Instrumentation and set-up
Setting up a hysteroscopy service
Infrastructure
This involves a multidisciplinary set up. The ability to perform ultrasound scans is important, particularly transvaginal scanning in the same clinic.
Ideal setting
Due to the intimate nature of the procedure, women attending the hysteroscopy clinic are likely to be anxious (57). Outpatient hysteroscopy should be conducted in a well-organized clinic with calm, competent, and experienced doctors and nursing staff. Women should receive appropriate information, providing them with details of the procedure. Background music may act as a complementary adjuvant for anxious patient (58). It is important for patients to be as comfortable as possible and have private changing facilities, a toilet, and refreshments (59). Facilities should be available in the case of unexpected responses, for example, vasovagal responses, with either a bed or recliner accessible.
Equipment
The necessary equipment includes the following:
• Gynaecological couch/chair: positioning the patient comfortably on the examination couch/chair will help the patient to relax during the procedure. It should be possible to manoeuvre the couch if the preference is for an electronically powered modern gynaecological chair. Positioning the patient to perform both diagnostic and operative hysteroscopy is important, particularly in morbidly obese patients. The provision of a good couch helps the operator and also reduces strain on both the arm and hands of the surgeon during both diagnostic and operative procedures.
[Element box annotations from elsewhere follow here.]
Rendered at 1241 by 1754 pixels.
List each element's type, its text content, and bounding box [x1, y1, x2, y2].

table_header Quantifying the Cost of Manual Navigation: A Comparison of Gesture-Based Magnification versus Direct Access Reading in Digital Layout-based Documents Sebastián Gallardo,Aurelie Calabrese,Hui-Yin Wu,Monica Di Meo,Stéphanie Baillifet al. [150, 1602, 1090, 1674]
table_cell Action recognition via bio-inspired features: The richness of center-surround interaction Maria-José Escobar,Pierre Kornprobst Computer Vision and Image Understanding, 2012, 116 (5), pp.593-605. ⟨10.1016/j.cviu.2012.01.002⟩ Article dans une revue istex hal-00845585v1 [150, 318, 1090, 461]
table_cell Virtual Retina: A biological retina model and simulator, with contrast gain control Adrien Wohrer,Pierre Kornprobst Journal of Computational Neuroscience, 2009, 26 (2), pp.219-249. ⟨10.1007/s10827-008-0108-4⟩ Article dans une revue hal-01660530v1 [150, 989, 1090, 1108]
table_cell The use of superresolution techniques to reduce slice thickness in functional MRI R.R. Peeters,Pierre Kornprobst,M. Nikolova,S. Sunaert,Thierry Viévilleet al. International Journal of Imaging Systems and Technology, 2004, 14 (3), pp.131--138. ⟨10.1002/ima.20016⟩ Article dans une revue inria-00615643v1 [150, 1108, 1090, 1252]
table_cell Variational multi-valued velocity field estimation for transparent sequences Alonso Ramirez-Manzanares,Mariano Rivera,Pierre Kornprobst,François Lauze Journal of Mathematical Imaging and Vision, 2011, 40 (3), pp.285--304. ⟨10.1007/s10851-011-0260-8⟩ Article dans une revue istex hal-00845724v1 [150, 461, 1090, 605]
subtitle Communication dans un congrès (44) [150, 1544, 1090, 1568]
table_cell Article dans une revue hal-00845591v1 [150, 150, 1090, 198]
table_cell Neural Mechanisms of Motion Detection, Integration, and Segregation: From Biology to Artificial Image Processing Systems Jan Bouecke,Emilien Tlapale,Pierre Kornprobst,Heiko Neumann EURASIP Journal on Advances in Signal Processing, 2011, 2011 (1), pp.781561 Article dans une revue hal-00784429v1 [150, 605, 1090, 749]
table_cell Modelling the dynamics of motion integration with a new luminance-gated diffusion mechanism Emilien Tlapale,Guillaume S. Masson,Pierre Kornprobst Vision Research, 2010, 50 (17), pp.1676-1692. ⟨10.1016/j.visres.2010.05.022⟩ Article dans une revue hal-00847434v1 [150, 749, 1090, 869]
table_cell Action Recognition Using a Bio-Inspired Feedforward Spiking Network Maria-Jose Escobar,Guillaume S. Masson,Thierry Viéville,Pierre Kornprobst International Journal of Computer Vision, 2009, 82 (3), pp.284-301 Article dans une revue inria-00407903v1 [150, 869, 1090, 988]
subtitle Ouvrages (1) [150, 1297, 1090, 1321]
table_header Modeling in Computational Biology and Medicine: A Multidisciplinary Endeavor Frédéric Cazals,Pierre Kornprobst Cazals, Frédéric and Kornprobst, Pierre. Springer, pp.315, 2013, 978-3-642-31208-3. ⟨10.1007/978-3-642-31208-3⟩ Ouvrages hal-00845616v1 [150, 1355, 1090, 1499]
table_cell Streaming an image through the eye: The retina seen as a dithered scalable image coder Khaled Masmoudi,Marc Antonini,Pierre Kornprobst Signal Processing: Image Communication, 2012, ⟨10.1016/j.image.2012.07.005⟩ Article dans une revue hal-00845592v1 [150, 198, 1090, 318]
• Video camera and monitor: it is important to get high-quality images with printing and storage facilities; increasingly both video cameras and monitors are being miniaturized which is helpful in space utilization. Ideally the video camera and monitor should be housed on a single video cart.
• Light source and cable: most hysteroscopes require a cold xenon light source (175 watt).
Light cables are easily damaged and require careful handling.• Pressure cuff for fluid distension medium: generally normal saline is preferred to carbon dioxide as this allows an improved image quality, a quicker procedure, and allows the use of bipolar energy for operative hysteroscopy. There is no significant difference in pain perceived with using either of the distention media for hysteroscopy (60). Normal saline bags 1-3 L should be used, these should be warmed to room temperature. Pressure bags can be used to achieve uterine distention pressure of 80-120 mmHg. A fluid management system is recommended for fibroid resection for a clear view intraoperatively and to accurately monitor fluid balance
• Carbon dioxide insufflator and tubing if using gas distention: if carbon dioxide is used as a distention medium, a carbon dioxide insufflator apparatus is used to achieve a flow rate of 100 mL/min.
• Additional basic instruments: include Cusco Speculum, tenaculum, forceps, sterile cleaning solution, Hegar cervical dilator (1/2 mm onwards).
• Inflow and outflow tubing, dental syringe, local anaesthetic, Pipelle endometrial biopsy sampler, scissors, and silver nitrate sticks.
• Hysteroscope: a range of hysteroscopes, diagnostic and operative, can be used. These vary from rigid diagnostic 3 mm and operative 5 mm.
■ The size of the hysteroscope plays an important role in the acceptance and success of hysteroscopy (61). Randomized control trials compared the effect of size of the outer sheath on pain and success rate of ambulatory hysteroscopy (61-65).
■ Hysteroscopes with an outer sheath diameter of less than 3.5 mm were associated with significantly less intraoperative pain (62-64). Most diagnostic hysteroscope are 30 degrees allowing a thorough inspection of uterine walls, with minimal movement of the shaft. Both diagnostic and operative hysteroscopy clinics should consider investing in more rigid hysteroscopes as the Versapoint bipolar electrode and most miniature mechanical and electrosurgical devices require rigid hysteroscopes with size 4 Fr operative channels.
• Morcellators: the most recent development in operative hysteroscopy is the advent of mechanical miniature hysteroscopic morcellators. There are currently three different products on the market: Truclear, MyoSure, and the Intrauterine Bigatti Shaver.
■ This technology is particularly advantageous for treating multiple endometrial polyps or large polyps. Investing resources in morcellation hysteroscopes can still prove to be cost-effective in terms of the safety, speed, patient acceptability, and complete removal of the polyp/fibroid (66, 67).